Excerpt: Begin

The Chicago and Illinois transportation departments, and the Chicago Park District, have gone out of their way to minimize the effect the race will have on local drivers, largely ignoring people on foot, bikes, and transit.

A recent protest of the upcoming NASCAR event held by the advocacy group Chicago, Bike Grid Now! Photo: Aoife Fahey

by Aoife Fahey

This weekend's NASCAR Chicago Street Race will bring still more car exhaust to a city that already suffered a major air quality crisis this week. But another major problem with the event is that the Chicago and Illinois departments of transportation, and the Chicago Park District, have gone out of their way to minimize the effect the race will have on local drivers, while people on foot, bikes, and transit are hardly being considered at all. 

Note that I'm a lifelong fan of NASCAR, and motorsports in general. But NASCAR events are typically basically only accessible via driving, and I’ve always dreamed of a NASCAR race I could access using transit with the same ease I attend Sky, Sox, and Bulls games. 

The problem with the NASCAR event is not the fact that local motorists will have to choose alternative routes for two days so professional drivers can hurl themselves through city streets at 100 miles an hour, spewing noise and exhaust everywhere as they zoom towards the finish line. The problem is that the government agencies are prioritizing the needs of drivers and tourists over the those of everyday Chicagoans.

Excerpt: End
Information shown: Begin

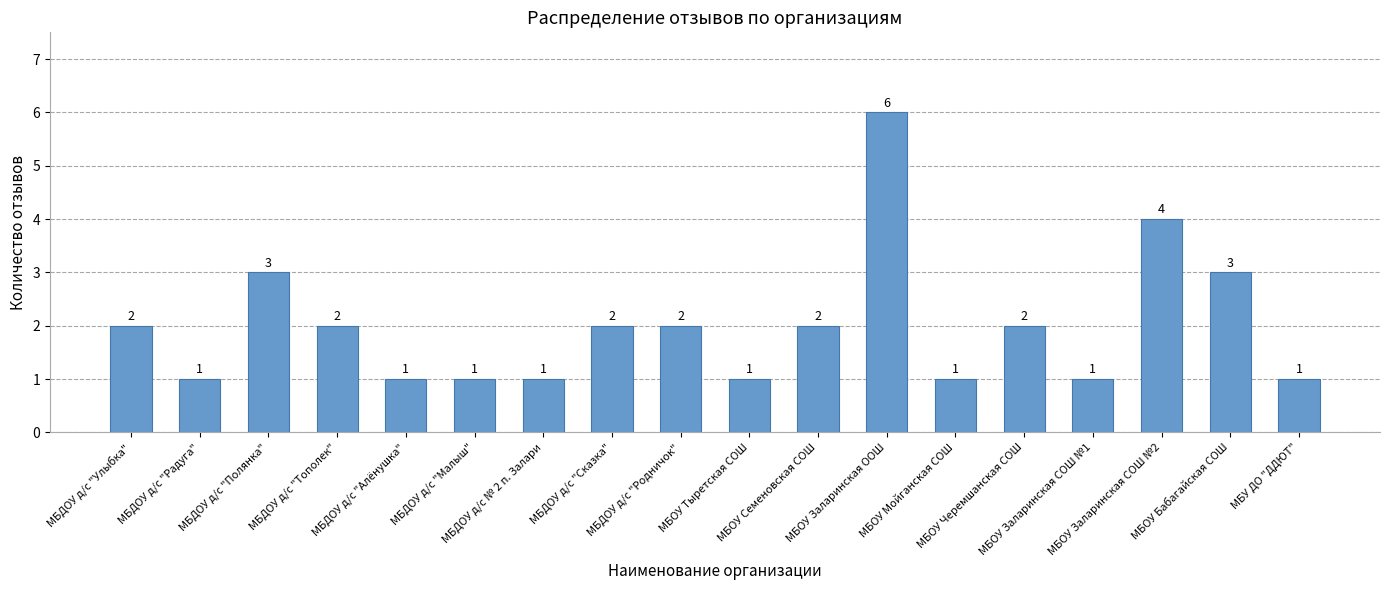

Is it true that the value at МБДОУ д/с "Малыш" is 1?

True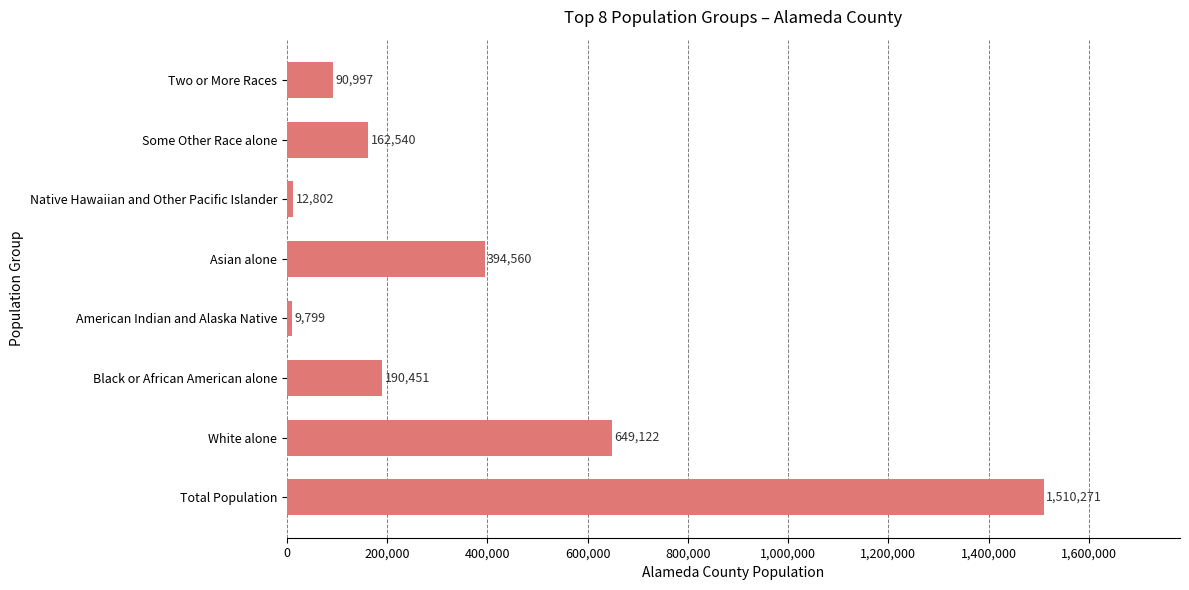

How many data points does each series have?

8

Information shown: End

## Required work
1. According to the NASCAR race excerpt, which agencies have gone out of their way to minimize the race's effect on local drivers?
2. Print the NASCAR race excerpt from "This weekend's NASCAR" to "considered at all.".
3. Carry on the piece about the NASCAR Chicago Street Race, starting after its final sentence.

## Set of answers
1. The Chicago and Illinois departments of transportation and the Chicago Park District.

2.
This weekend's NASCAR Chicago Street Race will bring still more car exhaust to a city that already suffered a major air quality crisis this week. But another major problem with the event is that the Chicago and Illinois departments of transportation, and the Chicago Park District, have gone out of their way to minimize the effect the race will have on local drivers, while people on foot, bikes, and transit are hardly being considered at all.

3.
Pedestrian route through the park at Van Buren fenced off in preparation for the race. Photo: Aoife Fahey

CDOT and IDOT have gone out of their way to make sure there are detours planned for drivers affected by the NASCAR street closures, publishing special maps for each phase of the project, and ensuring that civilian drivers will never have to travel more than a few blocks further than usual. 

On the other hand, 25 CTA bus routes will be terminating early due to the event, avoiding streets that aren’t even closed due to planned impacts from NASCAR traffic, and dozens more will be impacted without the reroute.

The #2, #29, #65, #66, and #124 CTA buses already waste time sitting in car-driver-created traffic on Illinois Street and Grand Avenue as they approach and leave Navy Pier. The closure of DuSable Lake Shore Drive at Grand Avenue for the NASCAR race would have been a great opportunity for IDOT and CDOT to work together to pilot pop-up bus lanes to help ensure that transit users are able to travel freely even when car traffic is backed up.

Several CTA buses stuck in traffic on their way to Navy Pier on June 16. Photo: Aoife Fahey

Instead, this weekend the traffic jams on these streets, which results in bus bunching and massive delays on normal days, will result in five bus routes being heavily delayed over their entire routes because of carmageddon downtown.

And the hassles that will be created for pedestrians this weekend are countless. For example walking to Buckingham Fountain from the Art Institute of Chicago museum usually takes just a few minutes. This weekend you'll have to walk north on Michigan Avenue to Monroe Street, East on Monroe to DuSable Lake Shore drive, and then south along the drive to access the fountain from the east, a distance of about a mile. Even for an able-bodies person walking at an average speed, this detour would turn a short stroll into a 20-minute journey.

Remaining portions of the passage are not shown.